Do I need cataract surgery? Probably not, but you might want it anyway.
Very few people need cataract surgery to prevent irreversible blindness. Examples of these people are infants born with congenital cataracts that prevent vision development and adults with conditions like cataract induced glaucoma that can cause permanent blindness.
For most of us a better question is: Do I want to have cataract surgery now or should I wait? Before answering, we need to understand what cataracts are and what problems they cause.
Cataract Surgery Causes and Problems
Our natural eye lens focuses light as a crisp, clear visual image on our retinal photoreceptors. Composed of proteins that form a highly ordered “crystalline” structure, this eye lens is clear and transparent early in life. Over decades, our natural clear crystalline lenses lose transparency and the ability to focus crisp images on the retina. Cataract is the word used to describe these previously transparent crystalline lenses that have become opaque or less transparent. Cataracts are not tumors or growths over the eye.
By preventing light from easily passing through a clear crystalline lens, cataracts impair vision. Sometimes, patients lose fine visual detail and have more difficulty reading small print, especially in dim light. Other times, cataracts cause significant glare, starbursts and halos around bright lights. Night vision degrades and driving in the rain becomes challenging with cataracts. With eyes that “tire” easily, people find themselves increasing font size on phones, tablets and computers. Lens cataract formation can rapidly change your glasses prescription, sometimes to the point that glasses from years past work better than brand new glasses. People often opine that their new glasses were “made wrong” or “only worked for a short time”. Consequently, patients with cataracts might notice that they are seeing their optometrist more often and updating glasses more frequently.
Trauma to the eye can create a dense cataract instantly, and a variety of conditions such as uncontrolled glaucoma, eye inflammation, and diabetes can cause significant cataract development over a period of days or weeks. Fortunately, for most of us cataract formation is a very slow process that gradually occurs over six or seven decades. In fact, the natural lens of a typical 20-year-old (shown) is slightly yellow compared to how her lens appeared 10 years prior.
We don’t usually call this minor change a cataract because it is a normal process that doesn’t yet impair vision. But over the years this yellowish/browning of the natural lens eventually makes it harder to see. Often, the first time you hear about your cataract is when your optometrist says, “your vision cannot be improved with a new pair of glasses and you need cataract surgery.”
But do you need cataract surgery? Your optometrist might need you to have cataract surgery because you keep coming to her office complaining about glasses that don’t work. Your son might need you to have cataract surgery so you can resume driving after dark and family get togethers can continue past 4 pm. Your sister might need you to have cataract surgery because she’s concerned that you’re in denial about your eye “disease”.
Fortunately, a typical cataract does not harm the eye. The beauty of modern cataract surgery is that, while there are certainly risks, the vast majority of patients do very well, and age and overall health status don’t normally prevent you from having the operation.
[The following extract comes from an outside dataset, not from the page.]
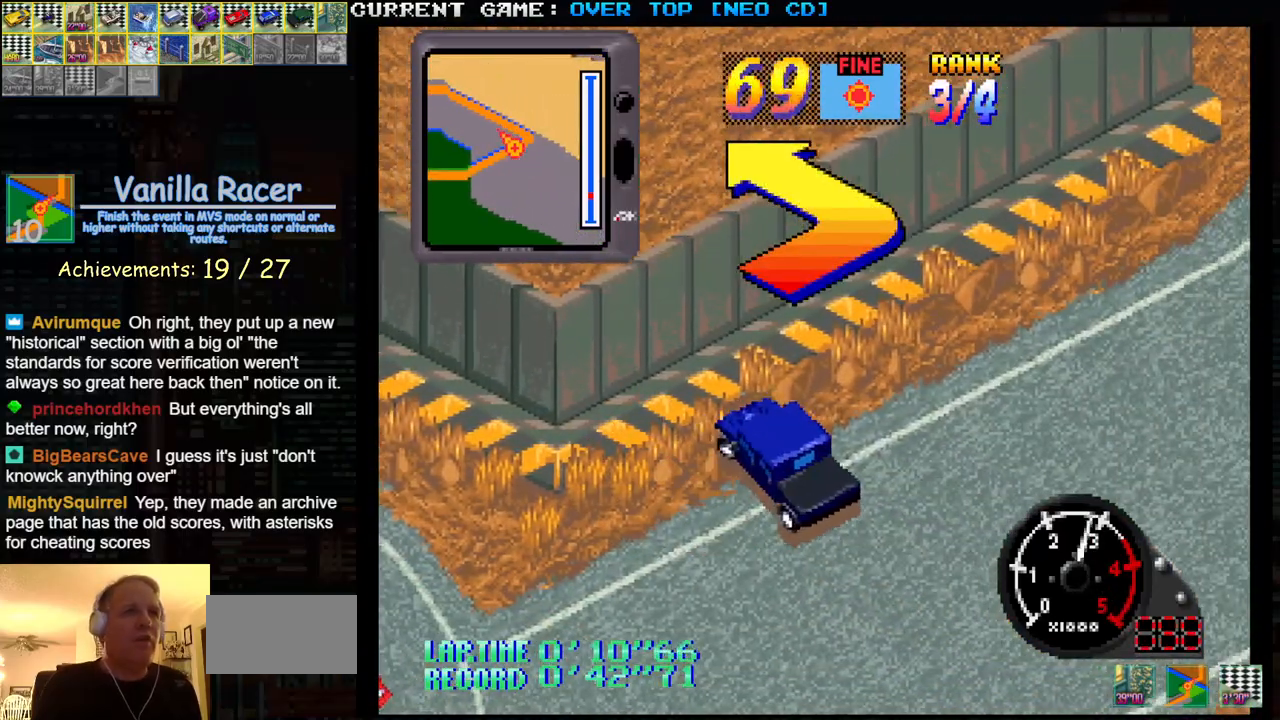
{"buttons": [], "left_stick": "left", "events": [[333, "TRIANGLE", "down"], [367, "R1", "up"], [400, "TRIANGLE", "up"]]}
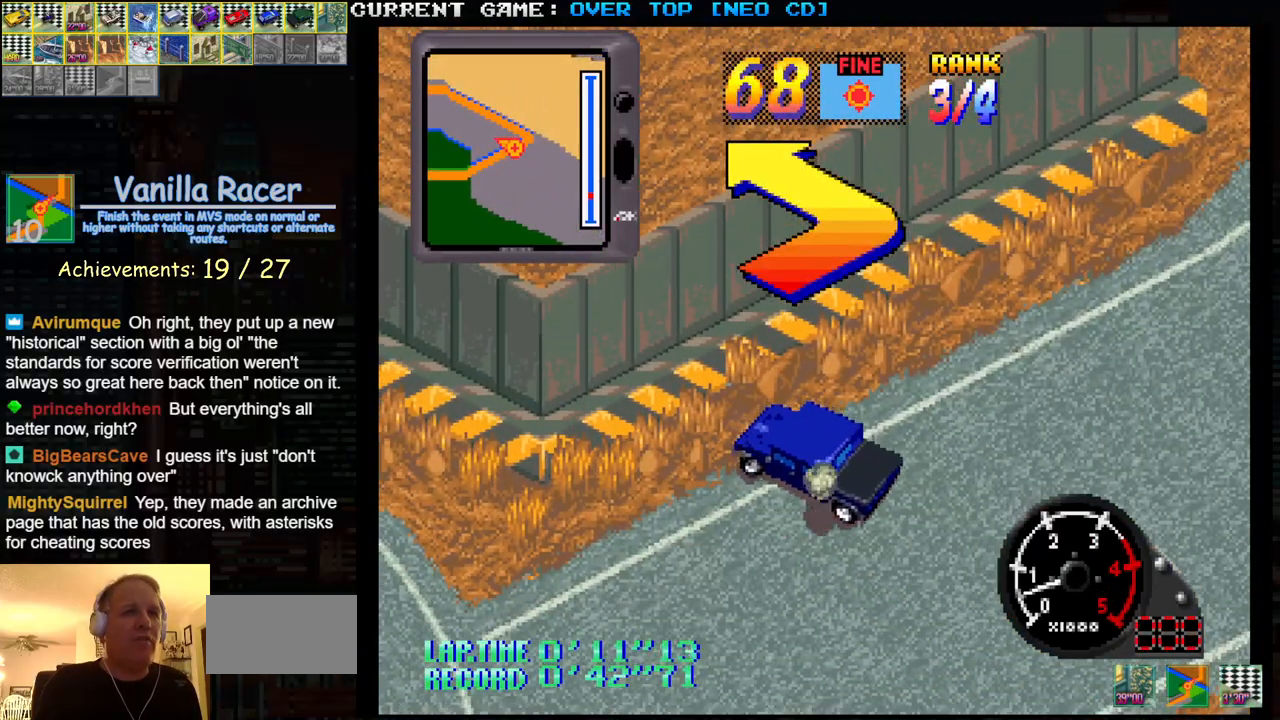
{"buttons": ["SQUARE"], "left_stick": "left", "events": [[17, "SQUARE", "down"]]}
You can usually wait until you’re ready, even if you’re not ready until you’re 100 years old. Aside from the rare scenarios where cataract surgery is necessary to prevent permanent and irreversible blindness, almost everyone can wait as long as they want to have cataract surgery.
But if you’re bothered by your vision difficulties you don’t have to wait. The time to do cataract surgery is simply when your vision bothers you enough that it’s worth the risk of having the operation. Here are examples of reasons people want cataract surgery:
- “My vision is too poor to renew my driver’s license and I want to keep driving”
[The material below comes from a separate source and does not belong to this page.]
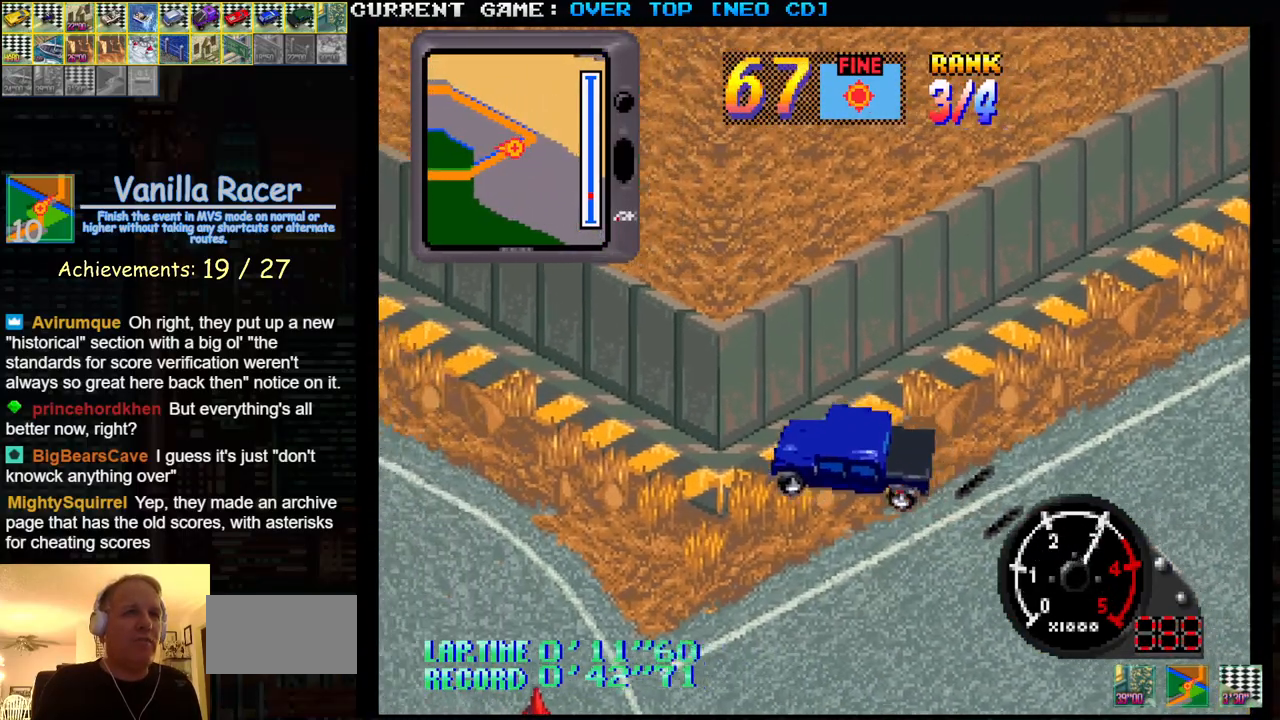
{"buttons": ["SQUARE"], "left_stick": "center", "events": [[467, "left_stick", "center"]]}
- “I’m unable to read or use my phone/tablet/computer and I would like to have surgery in order to resume those activities”
- “I’m a pilot or a bus driver and I can’t work without passing the minimum vision requirements”
- “I enjoy painting or sculpting and feel deprived of my creative outlets”
- “I can no longer solder circuit boards or write code”
- “I can no longer read music”
- “I can no longer find the golf ball”
Medicare and most insurance plans have specific vision criteria that determine whether the cost of surgery will be covered. These criteria reinforce the sentiment that a cataract must be “ripe” enough for surgery. Vision impairment cutoff qualifications save insurance companies money, but they also serve to protect patients from the risks of cataract surgery for trivial vision changes.
Nonetheless, some people have cataract induced vision difficulty that legitimately impairs their individual quality of life activities even if they don’t “qualify” for cataract surgery. For those situations, cash pay or direct pay cataract surgery is an option.
As an eye surgeon, I love doing cataract surgery. It’s fun. A lot of fun.
But surgery isn’t something to pursue just because a cataract is identified. There should be some activity in your life hindered by your cataract vision. The most important aspect of any cataract evaluation is a candid and personable conversation about the exact vision problems you hope to correct. Make sure you’re given the opportunity to have an unhurried discussion directly with your cataract surgeon about your vision difficulties, surgical concerns and goals.